There’s no doubt that the technical aspect of my role has at times been daunting, but the prospect of overcoming these challenges has always driven my desire to keep on learning, and my progress keeps me motivated every day. The world of cyber risk is fascinating, and having come from a risk background, I feel as though cyber security has in fact been a natural next step. In addition, I’ve gained first-hand experience in effective communication and collaboration, which is absolutely necessary in providing pragmatic security services. Now, I’m really excited to develop further professionally and help Deloitte innovate securely!"
Elisa Papa, Senior Manager, Data Protection & Privacy, Cyber Risk Services
“I am a physicist by trade who is passionate about data. After several years in the academic research and data science field it was time for a change. My increasing interest in data management and data security led me to joining Deloitte's Cyber team, where I now get to deep-dive into these topics while working on exciting client engagements. In this role, I have already had the opportunity to work on challenging privacy 'transformation' programmes for clients, which aimed at ensuring data protection, in particular around personal data, by translating multi-faceted regulatory requirements into technical and organisational measures for an appropriate use and processing of the data.
Being part of the Cyber team is a unique and rewarding experience because the learning and developing never stops. Every day, I am surrounded by a dedicated and very diverse group of cyber security specialists and data protection experts who all strive to reach one common goal: navigate the complex IT landscapes of international companies, understand the technologies in place and the risks associated with them to be able to find the best solutions for our clients.”
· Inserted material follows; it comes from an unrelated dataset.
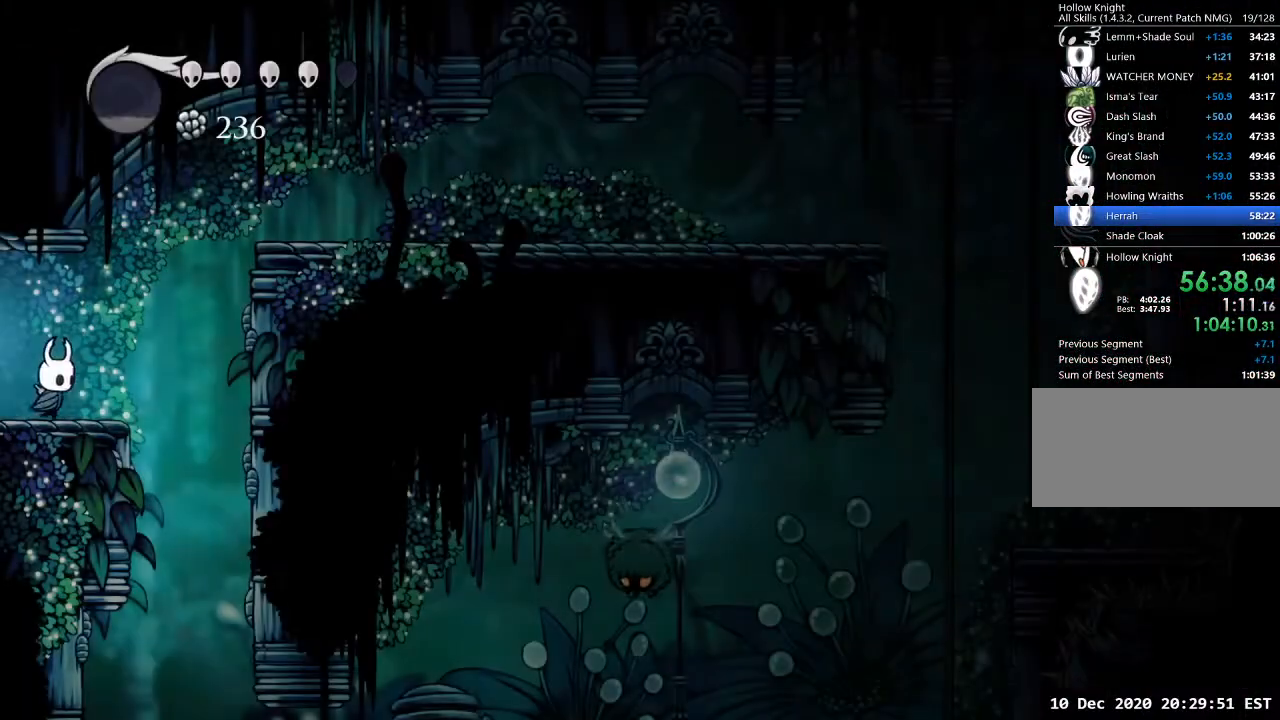
{"keys": [], "events": [[433, "d", "up"]]}
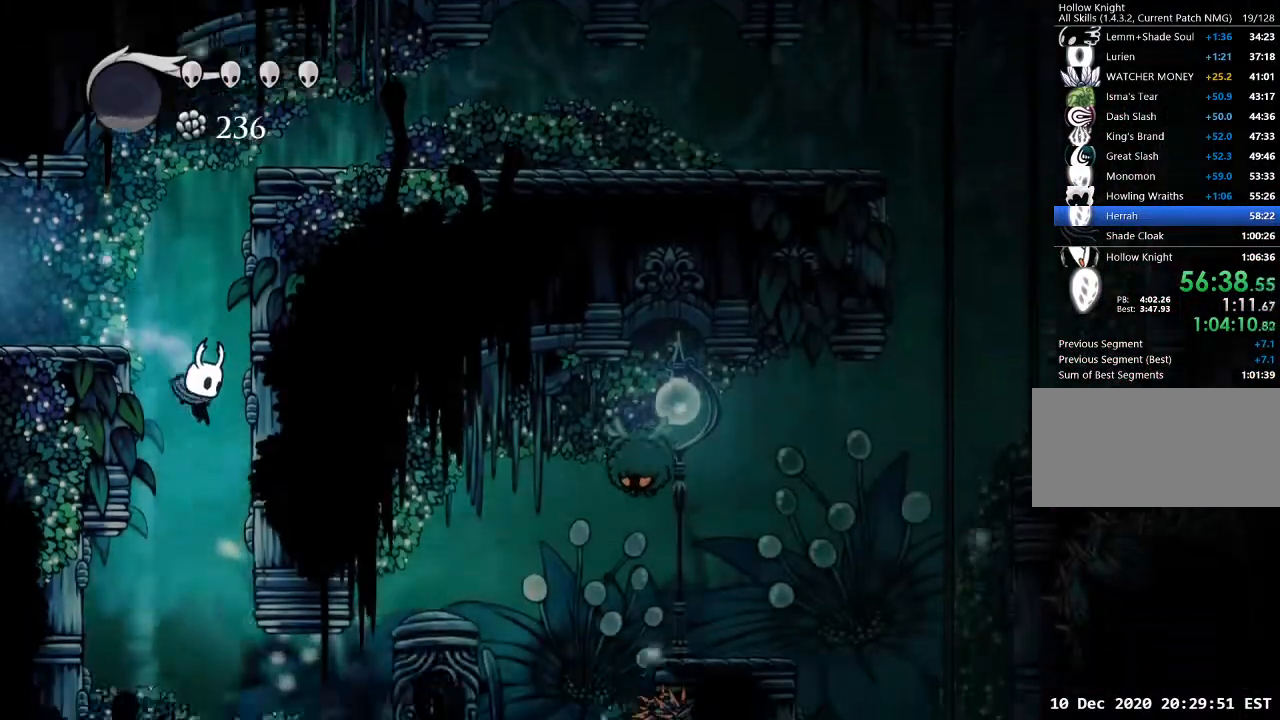
{"keys": ["d", "dash"], "events": [[300, "d", "down"], [500, "dash", "down"]]}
Fiona Koller, Assistant Manager, Strategy & Transformation, Cyber Risk Services
"During my bachelor studies at the university of St. Gallen in International Affairs, I decided to write my thesis on the topic of cyber risk and security for Small and Medium-Sized Enterprises (SMEs) in Switzerland. I chose this topic because it was an emerging issue and there was not much information about it at the time of my research. Afterwards, and despite some initial doubts due to my lack of technical skills, I applied for a traineeship in Deloitte’s Cyber Risk Services team. The goal was to gain hands-on experience and to determine whether it could be a potential career path for me in the future.
I am now part of an ambitious and passionate team working towards the greater good in providing companies with the best possible solutions in this dynamic and fast-growing field. I have had the privilege of working alongside and learning from extremely talented data privacy and cyber security specialists. I enjoyed working on a variety of diverse and complex client projects ranging from GDPR support to cyber security gap assessments. The team here promotes learning on the job and, over the past few months, I have been given increased responsibilities and client exposure.
Looking back, my initial concerns now seem unfounded, as I experienced the interplay between technical and non-technical skills and how crucial both are to complete successful projects. The interconnectivity of the human and the technical factor is integrated into our team and the work we do every day. A few months into my cyber risk journey at Deloitte, I see myself continuing on this career path with additional training and I am very excited about the opportunities and the challenges of the future."